Human-centric lighting definitely looks like it is picking up, and the banks in Europe appear to be pioneers in this area. One of these pioneers in the SpareBank 1 Nord-Norge Branch office. With a location that is a mere 80 kilometers south of the Arctic Circle, this bank is one of Europe’s first to implement human-centric lighting technology to help with ‘polar night depression’ in its employees. This is a significant issue in northern area residents who become starved of daylight in the winter months.
LED Lighting Products’ Features
By making a change in the intensity and color temperature of the lighting in the day’s cycle, an imitation of daylight can be created. This would allow employees to concentrate on their tasks better, allow them a better sense of wellbeing, and additionally help reduce sleep disorders by setting their sleep-wake cycles.
Up to 10 percent of residents in the location can suffer from polar night depression, which is what makes the implementation of human-centric lighting technology so important for them. It can cause dejected humor, low energy levels, reduced motivation, and fatigue. All of these are things that any employer would wish to prevent in staff, especially in a place where there are long winter months.
There is a variety of LED lighting products available in the market that can be used to suitably apply human-centric lighting. You can have a look at some of Technilux’s available LED lighting technology and applications here.
Research on Lighting Technology
Research has been ongoing in countries such as Norway and the Netherlands to find what impact human-centric lighting can have on people in office and school environments. The idea is to show that when human-centric lighting technology is applied, there are declines in sick leaves and improvements in general well-being, and that is a win-win situation for all parties involved in such environments, and potentially more.

**Material supplied**
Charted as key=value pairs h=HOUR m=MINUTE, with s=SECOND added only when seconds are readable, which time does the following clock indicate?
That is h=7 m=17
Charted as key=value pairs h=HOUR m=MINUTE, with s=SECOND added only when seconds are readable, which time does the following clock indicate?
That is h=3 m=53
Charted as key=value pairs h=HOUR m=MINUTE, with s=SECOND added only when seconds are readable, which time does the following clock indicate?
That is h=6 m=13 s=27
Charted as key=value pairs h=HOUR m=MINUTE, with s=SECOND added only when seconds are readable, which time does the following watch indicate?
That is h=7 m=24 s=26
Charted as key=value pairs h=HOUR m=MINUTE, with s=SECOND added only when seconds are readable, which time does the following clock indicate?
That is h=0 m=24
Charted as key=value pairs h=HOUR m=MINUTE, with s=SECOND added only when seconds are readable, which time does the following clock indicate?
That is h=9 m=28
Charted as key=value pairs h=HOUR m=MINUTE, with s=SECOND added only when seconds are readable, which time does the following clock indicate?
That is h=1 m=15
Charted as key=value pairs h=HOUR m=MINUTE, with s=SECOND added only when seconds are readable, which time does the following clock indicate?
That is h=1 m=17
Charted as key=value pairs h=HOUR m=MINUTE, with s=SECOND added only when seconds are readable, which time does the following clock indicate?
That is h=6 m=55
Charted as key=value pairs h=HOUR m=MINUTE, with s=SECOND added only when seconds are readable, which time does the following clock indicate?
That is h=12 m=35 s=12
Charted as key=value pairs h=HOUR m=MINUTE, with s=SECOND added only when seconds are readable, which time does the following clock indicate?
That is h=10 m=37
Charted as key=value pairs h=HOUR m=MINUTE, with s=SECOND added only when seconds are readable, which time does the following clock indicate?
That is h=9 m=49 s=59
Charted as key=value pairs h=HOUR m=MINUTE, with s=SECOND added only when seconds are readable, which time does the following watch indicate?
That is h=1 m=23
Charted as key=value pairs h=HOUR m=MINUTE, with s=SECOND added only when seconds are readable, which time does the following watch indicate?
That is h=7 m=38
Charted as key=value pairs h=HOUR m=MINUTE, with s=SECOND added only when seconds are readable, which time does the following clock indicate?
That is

**What the task asks**
Reproduce the whole text on human-centric lighting above, word for word, with nothing left out or changed.

**Result of the exercise**
Human-centric lighting definitely looks like it is picking up, and the banks in Europe appear to be pioneers in this area. One of these pioneers in the SpareBank 1 Nord-Norge Branch office. With a location that is a mere 80 kilometers south of the Arctic Circle, this bank is one of Europe’s first to implement human-centric lighting technology to help with ‘polar night depression’ in its employees. This is a significant issue in northern area residents who become starved of daylight in the winter months.
LED Lighting Products’ Features
By making a change in the intensity and color temperature of the lighting in the day’s cycle, an imitation of daylight can be created. This would allow employees to concentrate on their tasks better, allow them a better sense of wellbeing, and additionally help reduce sleep disorders by setting their sleep-wake cycles.
Up to 10 percent of residents in the location can suffer from polar night depression, which is what makes the implementation of human-centric lighting technology so important for them. It can cause dejected humor, low energy levels, reduced motivation, and fatigue. All of these are things that any employer would wish to prevent in staff, especially in a place where there are long winter months.
There is a variety of LED lighting products available in the market that can be used to suitably apply human-centric lighting. You can have a look at some of Technilux’s available LED lighting technology and applications here.
Research on Lighting Technology
Research has been ongoing in countries such as Norway and the Netherlands to find what impact human-centric lighting can have on people in office and school environments. The idea is to show that when human-centric lighting technology is applied, there are declines in sick leaves and improvements in general well-being, and that is a win-win situation for all parties involved in such environments, and potentially more.